[SOLVED] Apply PHP variable to MySQL result with stored variables

[ifis]

I am trying to create a form were the result is a field in a MySQl database, but inside that field I have an number of variables I want to replace with variables I have previously set. I tried str_replace, but it does not seem to be working for 1 variable, and I am going to have a couple.  Any suggestions?  Is this not the easiest way to do it?  Here is the code:

<?php
// Connect to server and select databse.
mysql_connect("*******", "*****", "******")or die("cannot connect"); 
mysql_select_db("*****")or die("cannot select DB");

//get data
$make=$_POST['make'];
$lic = $_POST['lic'];
$student=$_POST['student'];

$sql = "SELECT * FROM Endorsements WHERE lic='$lic'";
$result=mysql_query($sql);

//get the first entry from the result
$row = mysql_fetch_array($result);

echo str_replace("$student", $student,"$row[end]");
?>

The field in the MySQL database is:

I certify that $student has satisfactorily completed the test for the $make.

[phpSensei]

You could use an array.

 

http://ca.php.net/str_replace

 

 

try

 

<?php
// Connect to server and select databse.
mysql_connect("*******", "*****", "******")or die("cannot connect"); 
mysql_select_db("*****")or die("cannot select DB");

//get data
$make=$_POST['make'];
$lic = $_POST['lic'];
$student=$_POST['student'];

$sql = "SELECT * FROM Endorsements WHERE lic='$lic'";
$result=mysql_query($sql) or die(mysql_error());

//get the first entry from the result
$row = mysql_fetch_array($result);

$replace = array("$student","$make");
$with = array($studen,$make);

echo str_replace($replace, $with, $row['end']);
?>

[ifis]

I updated the code to:

//get the first entry from the result
$row = mysql_fetch_array($result);

$find = array("$student","$make");
$replace = array($student,$make);

echo str_replace($find,$replace,$row['end']);

but it still does not replace the variables.  The result is still:

I certify that $student has satisfactorily completed the test for the $make.

any more suggestions?

 

[phpSensei]

I updated the code to:

//get the first entry from the result
$row = mysql_fetch_array($result);

$find = array("$student","$make");
$replace = array($student,$make);

echo str_replace($find,$replace,$row['end']);

but it still does not replace the variables.  The result is still:

I certify that $student has satisfactorily completed the test for the $make.

any more suggestions?

 

 

 

I forgot to add slashes

 

try

 

<?php
// Connect to server and select databse.
mysql_connect("*******", "*****", "******")or die("cannot connect"); 
mysql_select_db("*****")or die("cannot select DB");

//get data
$make=$_POST['make'];
$lic = $_POST['lic'];
$student=$_POST['student'];

$sql = "SELECT * FROM Endorsements WHERE lic='$lic'";
$result=mysql_query($sql) or die(mysql_error());

//get the first entry from the result
$row = mysql_fetch_array($result);

$replace = array("\$student","\$make");
$with = array($student,$make);

echo str_replace($replace, $with, $row['end']);
?>

[papaface]

I suggest you change $student in your database to *student* to make things easier in the future.
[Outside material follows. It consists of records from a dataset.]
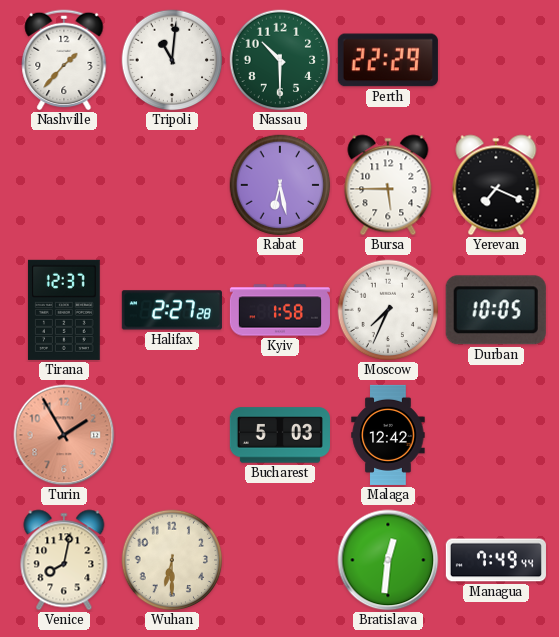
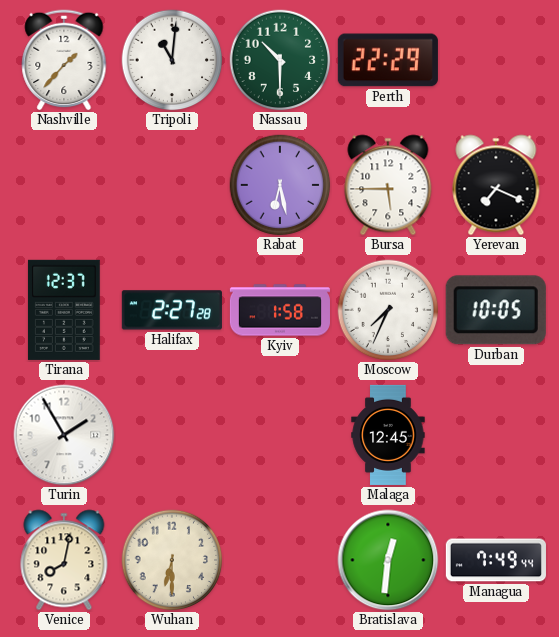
Turin dial: salmon -> white
Bucharest: 5:03 -> none
Malaga: 12:42 -> 12:45
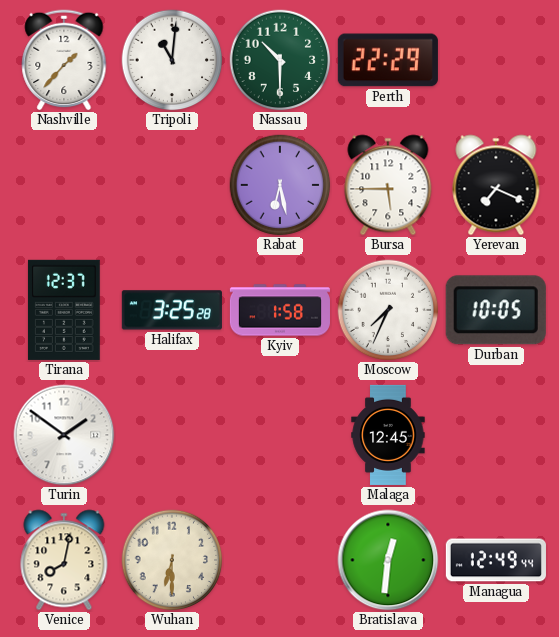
Halifax: 2:27 -> 3:25
Turin: 1:55 -> 1:51
Managua: 7:49 -> 12:49
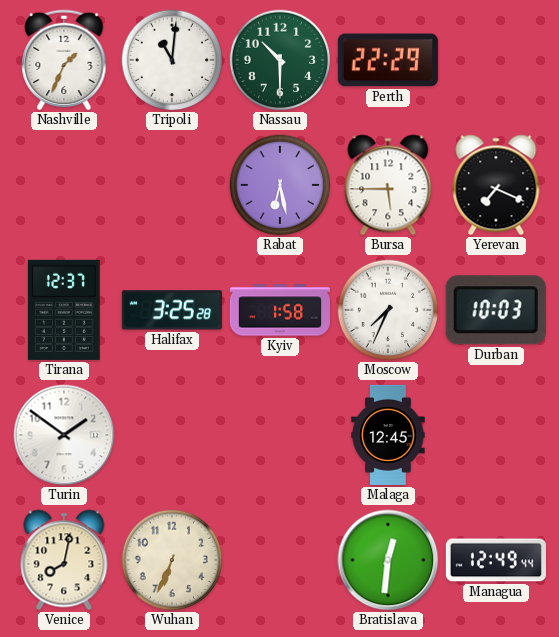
Nashville: 1:37 -> 1:34
Durban: 10:05 -> 10:03
Wuhan: 6:30 -> 6:34
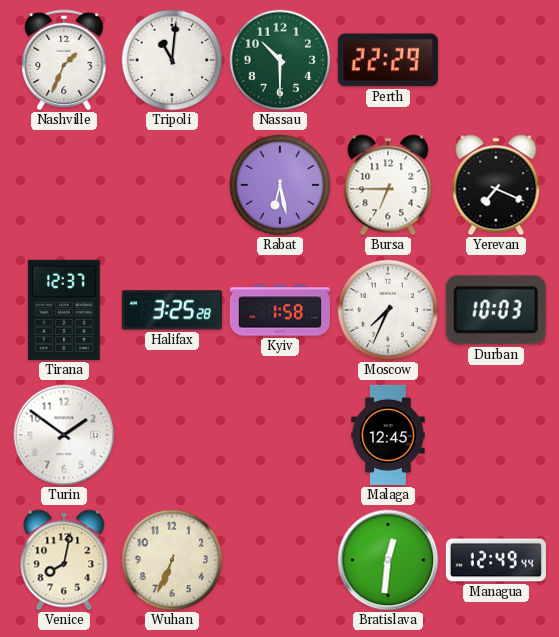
Bursa: 5:45 -> 6:45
Then I think your code should be:

<?php
// Connect to server and select databse.
mysql_connect("*******", "*****", "******")or die("cannot connect"); 
mysql_select_db("*****")or die("cannot select DB");

//get data
$make=$_POST['make'];
$lic = $_POST['lic'];
$student=$_POST['student'];

$sql = "SELECT * FROM Endorsements WHERE lic='$lic'";
$result=mysql_query($sql);

//get the first entry from the result
while ($row = mysql_fetch_assoc($result))
{
  echo str_replace("*student*", $student,$row["end"]);
}
?>

[ifis]

the second response from phpsensei worked. I have not tried the other code yet, but will.  Thanks again, as usual!